● **Exercise directions**: Extend the opinion piece below on immigrants and the American labor market, beginning right after its final sentence.

● **Document passage**:
# # # # #

At a time when many politicians are falsely scapegoating immigration for society’s ills — crime, housing shortages, labor issues and more — people with experience working alongside immigrants, employing them and relying on them for the success of their business should speak up and set the record straight.
If that description fits you, here are some handy talking points:
- The United States has plenty of unfilled jobs. The Inflation Reduction Act and the CHIPS and Science Act, both signed by President Biden in 2022, offered incentives for firms to create manufacturing jobs. As of July, the country faces unprecedented labor shortages: The U.S. Chamber of Commerce reports 8 million job openings, substantially more than the total number of unemployed workers, about 6.8 million.
- Immigrants act more as “job creators” than as “job takers.” A 2020 study published by the National Bureau of Economic Research found that immigrants create jobs and enhance the economy for native-born workers. Foreign-born founders — including Google co-founder Sergey Brin (Russia), Intel co-founder Andrew Grove (Hungary) and Facebook co-founder Eduardo Saverin (Brazil) — play pivotal roles in high-growth entrepreneurship. Because immigrants found companies at a higher rate than native-born Americans, they create more jobs than they take.
- Immigrants often fill jobs U.S. citizens don’t want. Most native-born Americans eschew low-paying, physically demanding work in agriculture, construction and food production and processing. Immigrants play a crucial role in supplying workers in these sectors, allowing employers to fill jobs without overheating the economy or accelerating inflation.
- Higher-skilled immigrant workers contribute to innovation and the workforce, boosting productivity. A study of U.S. patents granted from 1990 through 2015 found that immigrants made up 16% of U.S. inventors and produced 23% of innovation output.

# # # # #

● **Given information**:
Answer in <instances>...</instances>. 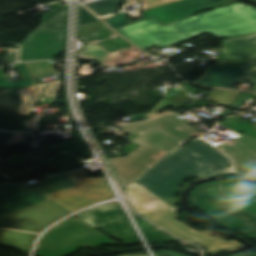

# # # # #

● **Right answer**:
- Immigrants are less likely to engage in criminal behavior than U.S.-born citizens. A recent study based on data from 1870 to 2020 found consistently lower incarceration rates among immigrants. Moreover, immigrant incarceration rates have declined since 1960 compared with those of native-born Americans: Today immigrants are 60% less likely to be incarcerated than their U.S.-born counterparts. The recent surge of immigration across the U.S.-Mexico border has not been accompanied by a corresponding increase in crime rates in sanctuary cities such as New York and Denver.
- “Zero sum” notions of a fixed number of American jobs are simply false. The more people work and spend their wages, the more our economy grows and provides jobs for everyone, regardless of where they were born. According to a July Congressional Budget Office report, an increase in immigration from 2021 through 2026 is projected to boost federal revenues as well as spending. This is expected to lower federal deficits by a net $900 billion over the next decade, primarily because new arrivals work, pay taxes and stimulate economic growth, increasing incomes and tax revenues for everyone. That will boost the gross domestic product by $9 trillion by increasing population, labor force participation and productivity.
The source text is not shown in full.